I have also seen instances where it showed two shows recording at the same time and I could not stop either one. A soft reboot corrected the problem but the two shows that were taping did not appear in the DVR list. It was like the unit thought they were recording but in reality it was not. 

Try to get more info, but have been a bit busy with the holidays/


----------



## SimpleSimon (Jan 15, 2004)

The skip-to-end hang is a known bug (although probably "forgotten" like so many others).

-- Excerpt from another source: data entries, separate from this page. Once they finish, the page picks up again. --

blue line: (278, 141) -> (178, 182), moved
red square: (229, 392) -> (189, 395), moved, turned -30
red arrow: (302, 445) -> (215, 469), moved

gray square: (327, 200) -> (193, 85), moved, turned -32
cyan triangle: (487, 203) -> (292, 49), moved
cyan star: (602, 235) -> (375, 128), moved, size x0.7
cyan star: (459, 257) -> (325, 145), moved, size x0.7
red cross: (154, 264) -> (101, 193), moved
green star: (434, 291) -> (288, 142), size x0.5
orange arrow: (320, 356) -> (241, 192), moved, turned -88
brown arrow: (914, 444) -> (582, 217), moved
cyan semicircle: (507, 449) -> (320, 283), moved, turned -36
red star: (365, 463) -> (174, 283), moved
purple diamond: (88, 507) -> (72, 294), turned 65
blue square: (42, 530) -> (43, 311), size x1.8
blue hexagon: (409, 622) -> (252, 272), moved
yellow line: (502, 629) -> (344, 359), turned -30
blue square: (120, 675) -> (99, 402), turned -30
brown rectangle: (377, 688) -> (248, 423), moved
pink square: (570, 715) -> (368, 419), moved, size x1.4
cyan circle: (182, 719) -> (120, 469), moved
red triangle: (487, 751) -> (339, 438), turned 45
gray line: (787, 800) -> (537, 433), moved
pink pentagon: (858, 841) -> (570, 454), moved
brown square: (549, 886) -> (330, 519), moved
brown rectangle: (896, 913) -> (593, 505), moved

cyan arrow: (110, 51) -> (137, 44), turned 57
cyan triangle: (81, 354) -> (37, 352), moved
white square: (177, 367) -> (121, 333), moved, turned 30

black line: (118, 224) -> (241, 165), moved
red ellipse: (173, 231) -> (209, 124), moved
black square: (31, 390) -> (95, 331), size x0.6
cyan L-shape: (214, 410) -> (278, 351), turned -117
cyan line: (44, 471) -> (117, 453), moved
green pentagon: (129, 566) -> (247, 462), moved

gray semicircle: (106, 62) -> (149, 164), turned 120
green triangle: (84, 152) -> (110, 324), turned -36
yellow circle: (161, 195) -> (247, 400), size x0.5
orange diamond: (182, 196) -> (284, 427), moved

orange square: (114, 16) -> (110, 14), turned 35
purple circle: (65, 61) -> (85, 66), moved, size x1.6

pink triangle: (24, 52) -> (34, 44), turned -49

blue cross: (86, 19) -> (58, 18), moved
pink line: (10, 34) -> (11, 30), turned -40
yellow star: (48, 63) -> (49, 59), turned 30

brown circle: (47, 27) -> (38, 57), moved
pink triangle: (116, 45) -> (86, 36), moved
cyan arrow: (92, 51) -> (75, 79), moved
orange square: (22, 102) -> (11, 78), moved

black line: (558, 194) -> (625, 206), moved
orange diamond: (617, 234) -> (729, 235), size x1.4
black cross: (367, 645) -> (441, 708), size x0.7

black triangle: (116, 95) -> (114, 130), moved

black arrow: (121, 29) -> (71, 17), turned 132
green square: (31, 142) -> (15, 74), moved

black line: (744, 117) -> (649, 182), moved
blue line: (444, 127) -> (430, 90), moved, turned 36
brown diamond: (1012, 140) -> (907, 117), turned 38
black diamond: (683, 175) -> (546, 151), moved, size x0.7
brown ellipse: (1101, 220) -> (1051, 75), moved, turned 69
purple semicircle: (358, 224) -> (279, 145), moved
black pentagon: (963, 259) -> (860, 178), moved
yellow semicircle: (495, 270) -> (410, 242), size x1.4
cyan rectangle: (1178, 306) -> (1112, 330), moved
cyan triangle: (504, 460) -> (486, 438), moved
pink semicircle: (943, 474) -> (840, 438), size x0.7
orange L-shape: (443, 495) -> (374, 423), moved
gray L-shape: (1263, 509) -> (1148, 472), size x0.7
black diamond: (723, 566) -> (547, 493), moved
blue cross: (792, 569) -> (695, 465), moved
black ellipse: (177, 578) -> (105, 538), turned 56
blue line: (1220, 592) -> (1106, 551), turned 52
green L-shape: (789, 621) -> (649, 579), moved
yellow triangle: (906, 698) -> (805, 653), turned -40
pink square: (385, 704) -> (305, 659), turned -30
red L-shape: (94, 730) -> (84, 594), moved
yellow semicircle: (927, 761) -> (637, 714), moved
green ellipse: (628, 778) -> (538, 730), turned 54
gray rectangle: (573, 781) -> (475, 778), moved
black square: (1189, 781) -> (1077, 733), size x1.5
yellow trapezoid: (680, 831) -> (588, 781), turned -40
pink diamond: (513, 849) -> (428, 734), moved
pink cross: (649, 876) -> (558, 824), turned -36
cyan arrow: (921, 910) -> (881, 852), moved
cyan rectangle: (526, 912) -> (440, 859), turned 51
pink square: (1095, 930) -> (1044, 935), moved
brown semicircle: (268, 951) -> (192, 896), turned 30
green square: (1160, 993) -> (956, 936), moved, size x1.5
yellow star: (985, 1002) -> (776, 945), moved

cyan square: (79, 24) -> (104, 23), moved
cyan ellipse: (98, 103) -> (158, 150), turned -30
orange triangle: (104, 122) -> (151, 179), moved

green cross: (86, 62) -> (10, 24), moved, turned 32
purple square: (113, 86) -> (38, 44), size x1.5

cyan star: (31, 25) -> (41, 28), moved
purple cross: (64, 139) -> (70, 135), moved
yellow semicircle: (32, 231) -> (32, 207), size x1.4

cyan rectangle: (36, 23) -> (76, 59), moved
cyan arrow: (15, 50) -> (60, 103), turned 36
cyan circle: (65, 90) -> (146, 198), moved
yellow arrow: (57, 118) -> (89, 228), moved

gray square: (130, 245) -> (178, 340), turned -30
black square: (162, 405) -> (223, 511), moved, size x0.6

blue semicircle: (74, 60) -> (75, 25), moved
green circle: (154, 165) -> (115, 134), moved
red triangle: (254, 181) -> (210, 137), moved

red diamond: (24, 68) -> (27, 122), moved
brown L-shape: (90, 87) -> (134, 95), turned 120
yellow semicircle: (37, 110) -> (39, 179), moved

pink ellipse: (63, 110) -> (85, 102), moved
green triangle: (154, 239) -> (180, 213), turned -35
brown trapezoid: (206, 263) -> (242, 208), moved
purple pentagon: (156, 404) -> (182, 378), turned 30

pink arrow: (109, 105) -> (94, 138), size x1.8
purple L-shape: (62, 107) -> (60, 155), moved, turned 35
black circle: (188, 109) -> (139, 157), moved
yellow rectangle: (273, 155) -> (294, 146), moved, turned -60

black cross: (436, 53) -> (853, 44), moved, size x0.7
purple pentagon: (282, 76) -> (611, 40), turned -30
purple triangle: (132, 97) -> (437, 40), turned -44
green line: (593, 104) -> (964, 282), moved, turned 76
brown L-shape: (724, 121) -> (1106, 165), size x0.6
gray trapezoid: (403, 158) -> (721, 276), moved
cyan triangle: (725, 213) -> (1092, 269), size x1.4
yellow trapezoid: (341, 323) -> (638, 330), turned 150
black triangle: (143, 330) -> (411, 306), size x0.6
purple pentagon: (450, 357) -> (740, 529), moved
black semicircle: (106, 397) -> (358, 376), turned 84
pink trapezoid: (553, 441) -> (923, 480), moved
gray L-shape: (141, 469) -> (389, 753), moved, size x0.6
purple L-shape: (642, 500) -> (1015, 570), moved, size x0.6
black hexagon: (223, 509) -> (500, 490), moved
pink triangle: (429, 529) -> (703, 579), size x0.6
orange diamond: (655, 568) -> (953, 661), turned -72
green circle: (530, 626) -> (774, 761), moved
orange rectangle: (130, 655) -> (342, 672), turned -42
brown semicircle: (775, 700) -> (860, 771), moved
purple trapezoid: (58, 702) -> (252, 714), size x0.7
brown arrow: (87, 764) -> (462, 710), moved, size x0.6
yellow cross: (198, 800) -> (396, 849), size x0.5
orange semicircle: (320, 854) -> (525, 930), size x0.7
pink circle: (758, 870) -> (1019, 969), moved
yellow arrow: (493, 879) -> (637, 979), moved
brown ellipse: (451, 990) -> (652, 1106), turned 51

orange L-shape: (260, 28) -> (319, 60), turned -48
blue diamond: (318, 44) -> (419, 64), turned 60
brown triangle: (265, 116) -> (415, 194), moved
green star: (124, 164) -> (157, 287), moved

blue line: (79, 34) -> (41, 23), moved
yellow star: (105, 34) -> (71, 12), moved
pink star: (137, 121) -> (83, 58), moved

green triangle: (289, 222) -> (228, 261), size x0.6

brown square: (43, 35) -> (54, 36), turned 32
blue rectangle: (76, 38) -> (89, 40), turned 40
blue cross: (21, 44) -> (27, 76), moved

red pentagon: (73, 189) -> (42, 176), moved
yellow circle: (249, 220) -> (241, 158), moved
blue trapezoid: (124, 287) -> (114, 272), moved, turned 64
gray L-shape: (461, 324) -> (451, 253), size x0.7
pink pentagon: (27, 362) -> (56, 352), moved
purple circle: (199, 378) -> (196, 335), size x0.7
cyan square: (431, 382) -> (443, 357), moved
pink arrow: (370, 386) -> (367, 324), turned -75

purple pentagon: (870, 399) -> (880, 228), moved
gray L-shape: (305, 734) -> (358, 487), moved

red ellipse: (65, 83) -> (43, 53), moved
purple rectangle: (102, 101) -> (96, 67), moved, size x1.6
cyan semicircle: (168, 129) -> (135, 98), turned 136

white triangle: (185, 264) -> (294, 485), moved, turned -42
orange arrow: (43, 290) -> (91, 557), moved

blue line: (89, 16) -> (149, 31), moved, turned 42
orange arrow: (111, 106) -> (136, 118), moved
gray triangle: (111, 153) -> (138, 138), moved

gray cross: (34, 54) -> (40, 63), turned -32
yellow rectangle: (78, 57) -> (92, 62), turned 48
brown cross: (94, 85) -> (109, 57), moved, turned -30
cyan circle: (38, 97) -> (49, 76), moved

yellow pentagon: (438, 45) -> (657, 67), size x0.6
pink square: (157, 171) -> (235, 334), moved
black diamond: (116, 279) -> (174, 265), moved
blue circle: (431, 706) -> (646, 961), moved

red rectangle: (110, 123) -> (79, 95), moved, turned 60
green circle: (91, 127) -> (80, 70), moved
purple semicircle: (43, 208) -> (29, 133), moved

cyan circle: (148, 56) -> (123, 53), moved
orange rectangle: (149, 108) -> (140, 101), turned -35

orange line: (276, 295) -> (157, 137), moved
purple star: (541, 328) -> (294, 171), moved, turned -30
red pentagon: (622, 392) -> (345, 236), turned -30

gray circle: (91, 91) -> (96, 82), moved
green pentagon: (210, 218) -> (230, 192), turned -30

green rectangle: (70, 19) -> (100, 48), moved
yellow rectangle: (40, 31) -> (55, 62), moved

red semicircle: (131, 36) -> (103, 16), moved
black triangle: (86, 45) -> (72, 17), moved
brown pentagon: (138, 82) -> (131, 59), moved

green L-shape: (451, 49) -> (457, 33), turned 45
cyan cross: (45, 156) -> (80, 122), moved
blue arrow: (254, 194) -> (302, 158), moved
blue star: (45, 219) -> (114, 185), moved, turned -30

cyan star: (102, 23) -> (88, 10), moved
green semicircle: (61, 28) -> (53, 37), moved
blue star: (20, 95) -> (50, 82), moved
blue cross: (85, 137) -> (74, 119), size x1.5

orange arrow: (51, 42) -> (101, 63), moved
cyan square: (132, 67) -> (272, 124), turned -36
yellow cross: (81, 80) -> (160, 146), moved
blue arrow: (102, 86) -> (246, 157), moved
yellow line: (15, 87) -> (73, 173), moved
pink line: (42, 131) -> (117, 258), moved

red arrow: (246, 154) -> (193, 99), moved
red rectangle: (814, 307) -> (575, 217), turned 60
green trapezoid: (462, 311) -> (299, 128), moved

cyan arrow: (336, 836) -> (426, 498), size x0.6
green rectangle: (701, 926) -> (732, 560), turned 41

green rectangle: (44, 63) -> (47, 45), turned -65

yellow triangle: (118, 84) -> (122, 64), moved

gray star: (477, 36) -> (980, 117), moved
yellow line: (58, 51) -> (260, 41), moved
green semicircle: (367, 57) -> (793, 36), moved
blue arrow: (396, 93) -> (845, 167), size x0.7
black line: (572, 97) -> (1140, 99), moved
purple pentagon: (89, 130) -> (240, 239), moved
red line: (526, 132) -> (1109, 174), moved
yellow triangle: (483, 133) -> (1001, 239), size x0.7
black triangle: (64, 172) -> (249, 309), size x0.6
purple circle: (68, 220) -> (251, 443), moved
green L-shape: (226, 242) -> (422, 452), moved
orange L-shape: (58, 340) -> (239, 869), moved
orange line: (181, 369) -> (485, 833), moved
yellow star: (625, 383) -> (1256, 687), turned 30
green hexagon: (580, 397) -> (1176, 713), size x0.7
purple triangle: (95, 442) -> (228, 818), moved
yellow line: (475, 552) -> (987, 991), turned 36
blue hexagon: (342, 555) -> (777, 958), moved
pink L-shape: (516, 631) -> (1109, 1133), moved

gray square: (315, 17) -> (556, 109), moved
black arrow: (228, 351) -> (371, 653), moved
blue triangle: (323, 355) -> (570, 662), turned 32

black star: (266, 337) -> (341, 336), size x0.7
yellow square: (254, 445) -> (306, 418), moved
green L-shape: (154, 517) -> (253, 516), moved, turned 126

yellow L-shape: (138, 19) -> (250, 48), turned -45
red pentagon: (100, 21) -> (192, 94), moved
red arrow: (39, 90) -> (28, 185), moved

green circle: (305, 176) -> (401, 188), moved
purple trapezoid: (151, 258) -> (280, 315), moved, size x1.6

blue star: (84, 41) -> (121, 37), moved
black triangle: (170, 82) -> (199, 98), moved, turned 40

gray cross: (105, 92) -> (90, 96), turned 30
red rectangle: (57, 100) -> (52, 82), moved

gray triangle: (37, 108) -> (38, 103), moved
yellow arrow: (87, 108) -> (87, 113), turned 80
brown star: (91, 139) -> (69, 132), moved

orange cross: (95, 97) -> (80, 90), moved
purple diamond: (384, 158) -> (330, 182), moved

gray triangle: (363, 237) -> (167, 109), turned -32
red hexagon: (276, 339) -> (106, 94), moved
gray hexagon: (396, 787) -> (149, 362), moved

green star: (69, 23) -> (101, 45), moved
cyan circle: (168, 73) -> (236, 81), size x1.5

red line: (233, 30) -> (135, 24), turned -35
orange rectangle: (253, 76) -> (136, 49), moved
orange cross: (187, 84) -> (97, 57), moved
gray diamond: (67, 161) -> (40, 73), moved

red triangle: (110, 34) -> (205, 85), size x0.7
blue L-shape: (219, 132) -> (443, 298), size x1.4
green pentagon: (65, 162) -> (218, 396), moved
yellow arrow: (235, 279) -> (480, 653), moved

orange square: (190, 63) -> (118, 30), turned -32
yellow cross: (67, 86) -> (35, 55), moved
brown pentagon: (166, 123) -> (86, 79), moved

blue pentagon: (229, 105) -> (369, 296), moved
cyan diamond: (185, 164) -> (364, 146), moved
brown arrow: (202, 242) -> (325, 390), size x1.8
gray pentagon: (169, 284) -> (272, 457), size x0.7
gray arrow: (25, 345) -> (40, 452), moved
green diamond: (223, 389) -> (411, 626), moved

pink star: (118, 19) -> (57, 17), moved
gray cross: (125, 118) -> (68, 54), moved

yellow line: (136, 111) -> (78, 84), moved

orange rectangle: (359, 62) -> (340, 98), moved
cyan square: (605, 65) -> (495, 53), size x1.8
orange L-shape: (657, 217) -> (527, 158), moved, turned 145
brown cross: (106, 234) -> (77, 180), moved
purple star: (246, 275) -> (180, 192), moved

My 921 is auto-rebooting overnight more consistently since L211. No idea why. Maybe they made the eligible time window bigger?


----------



## Mike D-CO5 (Mar 12, 2003)

I have been losing my ota digital locals for the last 3 nights in a row. The 921 records the 5:00 news till 6:00pm on my digital ota station. I start the recording after it has started recording, say 15 minutes into the recording, and I will watch till it is finished. Soon as I delete the recording the screen will show a satellite channel number with digital numbers, ex: 133-01 channel not found. It is really on channel 133 Fox movie channel. I then try to change to any other channel , satellite or ota digital and I get 00 strength on my digital locals and I sometimes get the satellite channel to come back . I then have to do a powercord reboot to get my digital locals back. 

This receiver has been locking up a lot for no reason lately. I even have the guide slowly loading and it takes up to 8 seconds to change the channel. Another powercord reboot. I also have problems with the format button sticking and the occasional jitter on some sd channels , even on my ota digital stations. This receiver has gotten more and more unstable since 211. 

card revision DNASP103 REV300
Boot version 120B
Flash version F051
SW version L211HECD-N


----------